In fact, Let $V^{r}$ be s submanifold of $M^{d}$, furthermore suppose $V$ is a deformation retract of $M$. A deformation retract means that there exists a 1-parameter, continuous map $r_ {t}: M\to M$ such that

  1. $r_ {0}$ is the identity map on $M$,
  2. $r_ {1}$ maps all of $M$ to $V$,
  3. $r_ {t}$ for all $t$ is the identity map on $V$.

Then, consider homology group of any coefficient group.

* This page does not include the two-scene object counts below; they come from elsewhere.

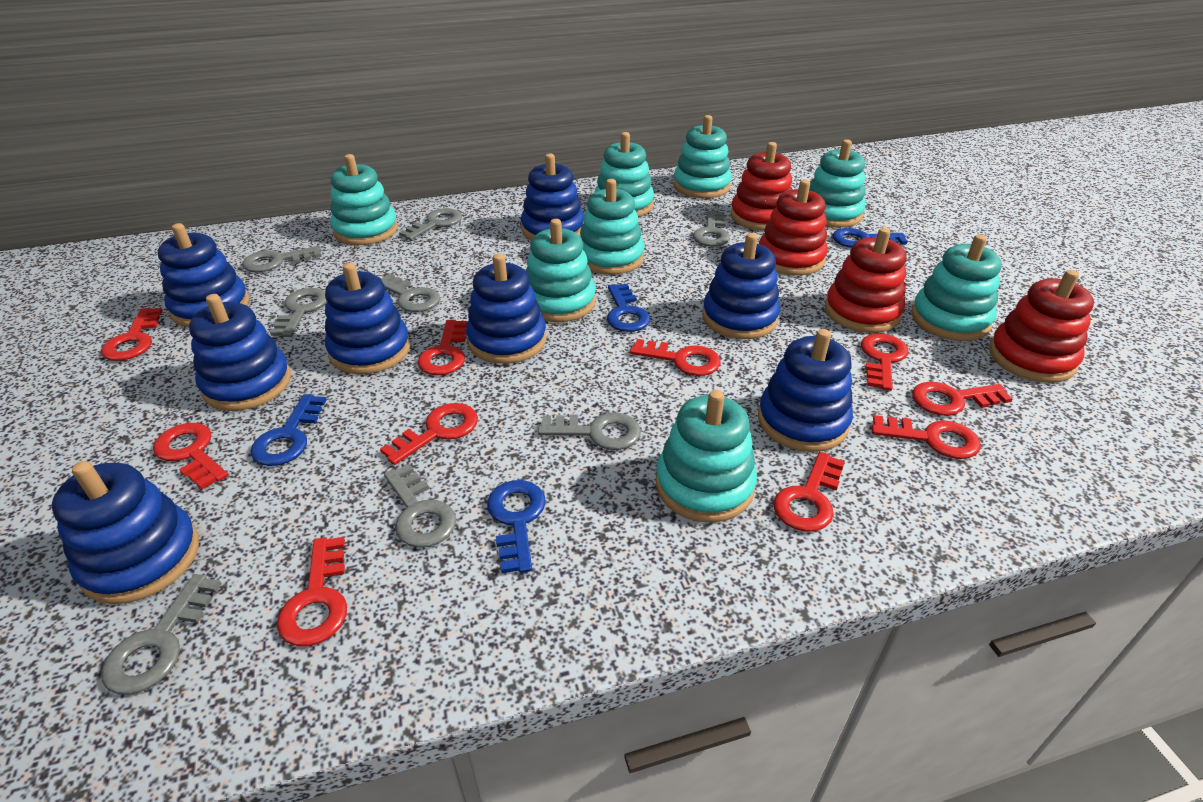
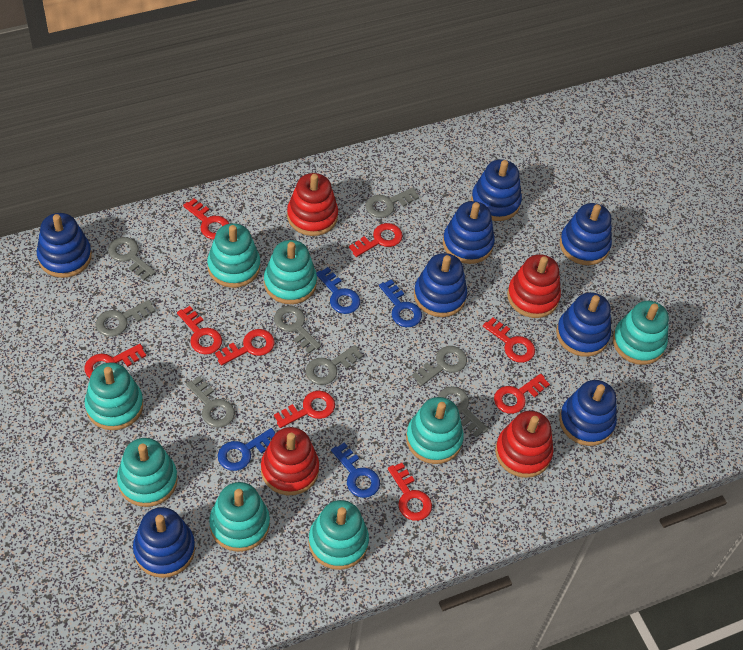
red key: 10 -> 9

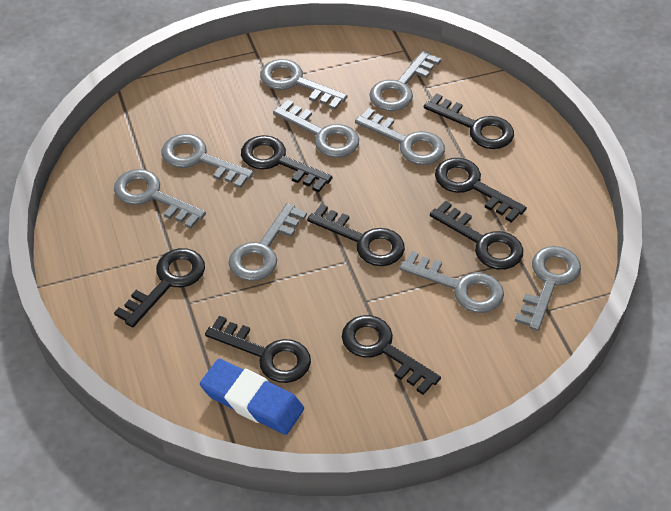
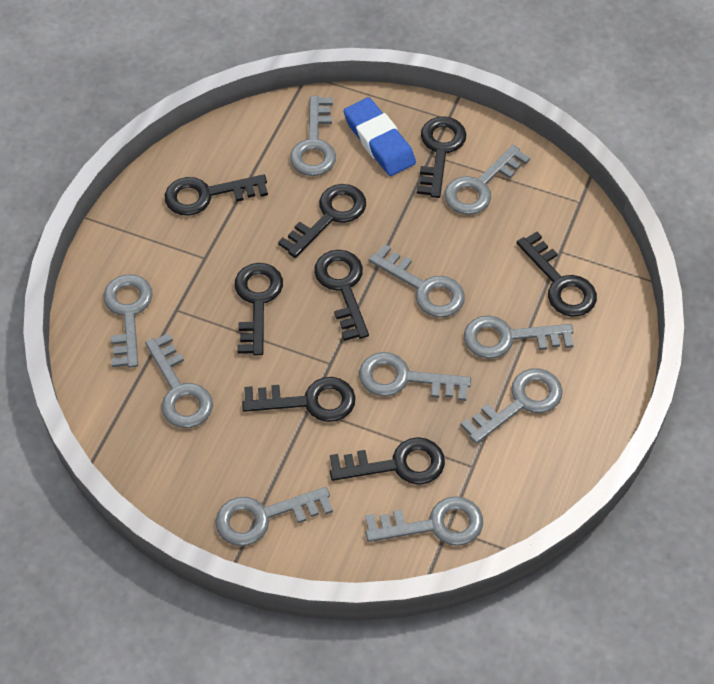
grey key: 9 -> 10

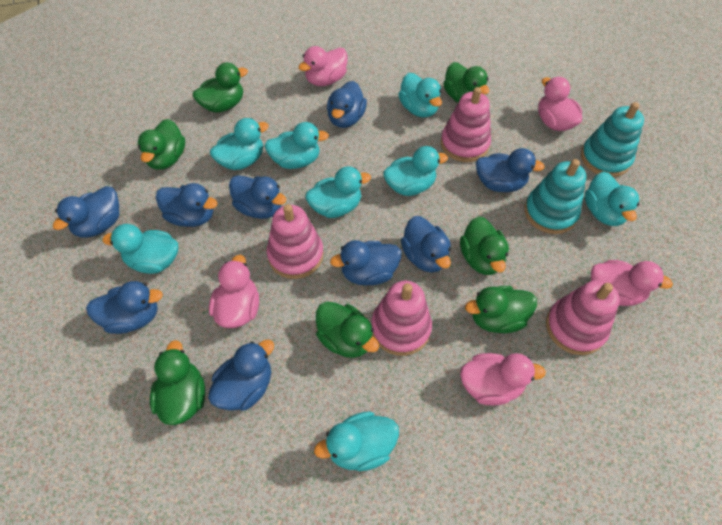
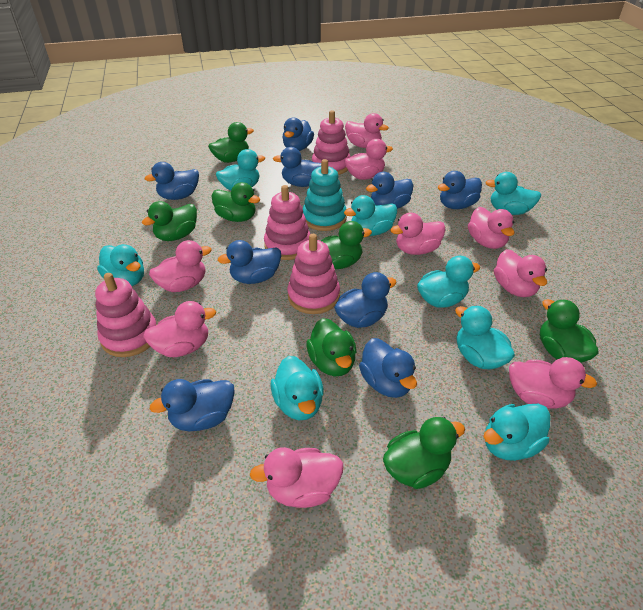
pink duck: 5 -> 9
turquoise stacking toy: 2 -> 1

The deformation retract will change continuous by definition, meaning during the deformation from $r_ {t}$ to $r_ {t+\Delta t}$ it sweeps over a area on $M$ whose boundary is $r_ {t+\Delta t}-r_ {t}$. Then the deformation process will not change the homology group, thus

Theorem. If $V \subset M$ is a deformation retract, then $V$ and $M$ have isomorphic homology groups, regardless of the coefficient group $G$,

\[H_ {p}(M;G)\cong H_ {p}(V; G).\]

As an application of the above theorem, consider $SO(2)$ and $GL(2)$. Since $SO(2)$ is topologically a circle, we have

\[H_ {1}(SL(2,\mathbb{R})) \cong H_ {1}(\mathbb{S}^{1}) \cong \mathbb{Z}.\]

Since we are talking about $2\times 2$ matrices, there exists an interesting result for $A\in 2\times 2$ matrices called the Cayley-Hamilton theorem, stating that

\(A^{2}-(\mathrm{Tr}\,A)A+\det A \,\mathbb{1}=0.\)

Subgroups and Subalgebras

Since the group $G$ is generated by its Lie algebra ${\frak g}$, at least for the connected component, there should be a way to find the subgroup of $G$ by looking at ${\frak g}$.

We will not distinguish between Lie algebra elements, namely the vectors at the identity of the group $X_ {\mathbb{1}}$, and the left-invariant vector field $X_ {g}$, since they are isomorphic to each other.

The exp map $\exp X$ gives the integral curve of $X$. Since $X$ is left invariant, the integral curve starting at $g$ is connected to the integral curve starting at $\mathbb{1}$, to be specific $g(t) = L_ {g}g(0)$. To be specif, notice with an infinitesimal parameter $dt$, the tangent vector $X$ will “move” the point $\mathbb{1}$ to $\mathbb{1}+dt X = \mathbb{1}(1+dt X)$, since $X$ is left-invariantly translated to $g$, the vector $X_ {g}$ will move the point $g$ to $g(1+dX)$. On the other hand, the $X$ vector field, like any vector field, generates a flow $\phi_ {t}(g)$ where $g$ is the starting point.

Convince yourself that the flow generated by the left invariant field $X$ is the 1-parameter group of right translations

\[\phi_ {t}(g) = g \exp(tX).\]

Commutator of matrices

Recall that the Lie algebra ${\frak g}$ as a vector space, is simply the tangent space to $G$ at $\mathbb{1}$, but as an algebra it is identified with the left invariant vector fields on $G$. (Of course this is merely a convention; we could have used right invariant fields just as well.) If $X,Y\in{\frak g}$, then their Lie bracket is given by the Lie derivative since

\[[X,Y]=\mathcal{L}_ {X}Y.\]

If $G$ is a matrix group, then the elements of ${\frak g}$ are matrices as well, not in $G$ but the derivative of $G$ at origin, and $[X,Y]$ is merely the commutator of two matrices.

Subgroup and subalgebra

The subset $H\subset G$ qualifies as a sub Lie group if H, if not embedded, is at least an immersed(locally embedded) submanifold of $G$. Furthermore, if the Lie algebra ${\frak h}$ is closed under Lie brackets, then ${\frak h}$ define a Lie algebra, called the subalgebra of ${\frak g}$.

In general, if $H$ is a subgroup of $G$, then the Lie algebra ${\frak h}$ of $H$ is a subalgebra of ${\frak g}$. The converse of this is also true and of immense importance.